Segment Start: Records
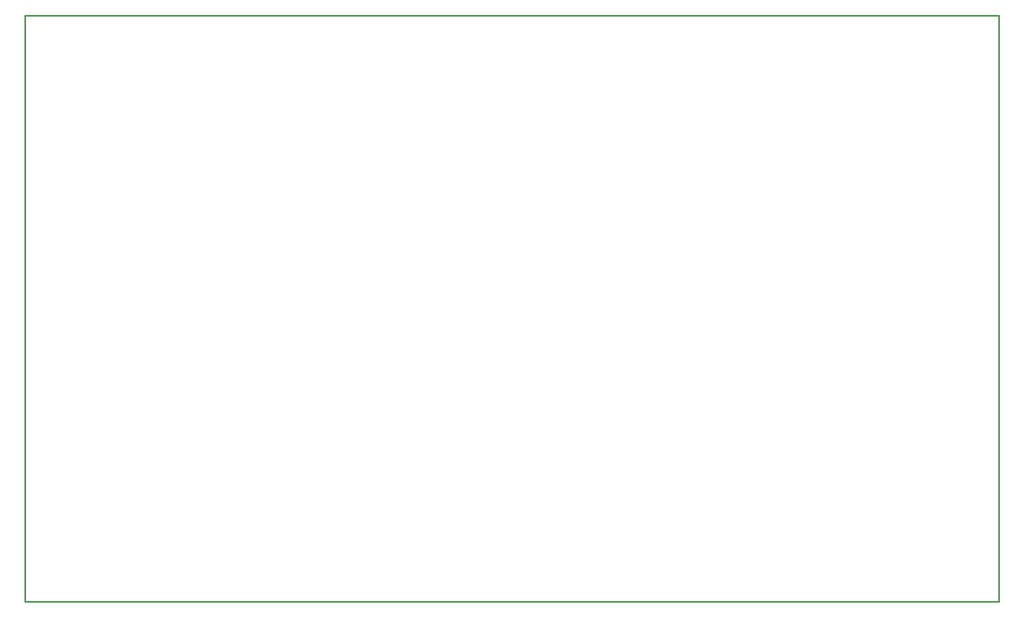
<source format=gbr>
G04 (created by PCBNEW-RS274X (2011-05-25)-stable) date Sun 12 Aug 2012 12:56:27 AM MDT*
G01*
G70*
G90*
%MOIN*%
G04 Gerber Fmt 3.4, Leading zero omitted, Abs format*
%FSLAX34Y34*%
G04 APERTURE LIST*
%ADD10C,0.006000*%
%ADD11C,0.015000*%
G04 APERTURE END LIST*
G54D10*
G54D11*
X108400Y-07300D02*
X108400Y-67300D01*
X48400Y-07300D02*
X108400Y-07300D01*
X08700Y-07300D02*
X08700Y-67300D01*
X48400Y-07300D02*
X08700Y-07300D01*
X08700Y-67300D02*
X108400Y-67300D01*
M02*

</source>
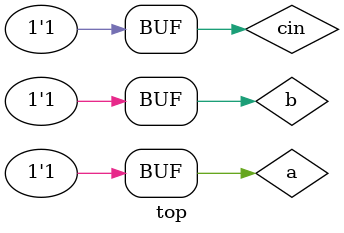
<source format=v>
module fulladder_bh (a, b, cin, sum, cout);
input a, b, cin;
output sum, cout;
wire s1,s2,s3;
xor x1(sum,a,b,cin);
and a1(s1,a,b);
and a2(s2,a,cin);
and a3(s3,b,cin);
or o1(cout,s1,s2,s3);
endmodule

`timescale 1ns / 1ps
module top;
reg  a,b,cin;
wire sum, cout;  
fulladder adder(.a(a), .b(b), .cin(cin), .sum(sum), .cout(cout));
 initial begin
 
 #100; 
 
 a =1;
 b <=0;
 cin =0;
 #10;
 a =0;
 b =1;
 cin =0;
 #10;
 a=1;
 b =1;
 cin=0;
 #10;
 a =0;
 b =0;
 cin =1;
 #10;
 a =1;
 b =0;
 cin =1;
 #10;
 a =1;
 b =0;
 cin =1;
 #10;
 a =0;
 b =1;
 cin =1;
 #10;
 a=1;
 b =1;
 cin =1;
 
 end
      
endmodule 
</source>
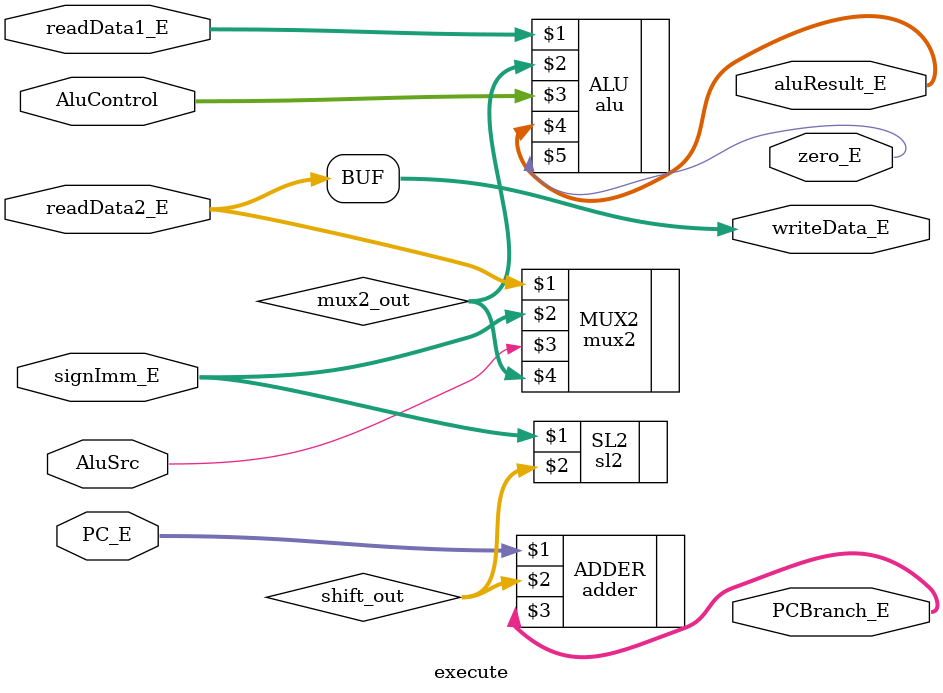
<source format=sv>
module execute #(parameter N = 64)
					(input logic AluSrc,
					input logic [3:0] AluControl,
					input logic [N-1:0] PC_E,
					input logic [N-1:0] signImm_E,
					input logic [N-1:0] readData1_E,
					input logic [N-1:0] readData2_E,
					output logic [N-1:0] PCBranch_E,
					output logic [N-1:0] aluResult_E,
					output logic [N-1:0] writeData_E,
					output logic zero_E);

	logic [N-1:0] shift_out,mux2_out;
	
	alu ALU(readData1_E,mux2_out,AluControl,aluResult_E,zero_E); 
	
	sl2 SL2(signImm_E,shift_out);
	
	adder ADDER(PC_E, shift_out,PCBranch_E);
	
	mux2 MUX2(readData2_E,signImm_E,AluSrc,mux2_out);
	
	assign writeData_E = readData2_E;		

endmodule

</source>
Segment End: Records
Could you repeat, exactly and with nothing added, the lines from the top of the entries above through the line that holds "<source format=sv>", leaving out any pictures?

<source format=gbr>
G04 (created by PCBNEW-RS274X (2011-05-25)-stable) date Sun 12 Aug 2012 12:56:27 AM MDT*
G01*
G70*
G90*
%MOIN*%
G04 Gerber Fmt 3.4, Leading zero omitted, Abs format*
%FSLAX34Y34*%
G04 APERTURE LIST*
%ADD10C,0.006000*%
%ADD11C,0.015000*%
G04 APERTURE END LIST*
G54D10*
G54D11*
X108400Y-07300D02*
X108400Y-67300D01*
X48400Y-07300D02*
X108400Y-07300D01*
X08700Y-07300D02*
X08700Y-67300D01*
X48400Y-07300D02*
X08700Y-07300D01*
X08700Y-67300D02*
X108400Y-67300D01*
M02*

</source>
<source format=v>
module fulladder_bh (a, b, cin, sum, cout);
input a, b, cin;
output sum, cout;
wire s1,s2,s3;
xor x1(sum,a,b,cin);
and a1(s1,a,b);
and a2(s2,a,cin);
and a3(s3,b,cin);
or o1(cout,s1,s2,s3);
endmodule

`timescale 1ns / 1ps
module top;
reg  a,b,cin;
wire sum, cout;  
fulladder adder(.a(a), .b(b), .cin(cin), .sum(sum), .cout(cout));
 initial begin
 
 #100; 
 
 a =1;
 b <=0;
 cin =0;
 #10;
 a =0;
 b =1;
 cin =0;
 #10;
 a=1;
 b =1;
 cin=0;
 #10;
 a =0;
 b =0;
 cin =1;
 #10;
 a =1;
 b =0;
 cin =1;
 #10;
 a =1;
 b =0;
 cin =1;
 #10;
 a =0;
 b =1;
 cin =1;
 #10;
 a=1;
 b =1;
 cin =1;
 
 end
      
endmodule 
</source>
<source format=sv>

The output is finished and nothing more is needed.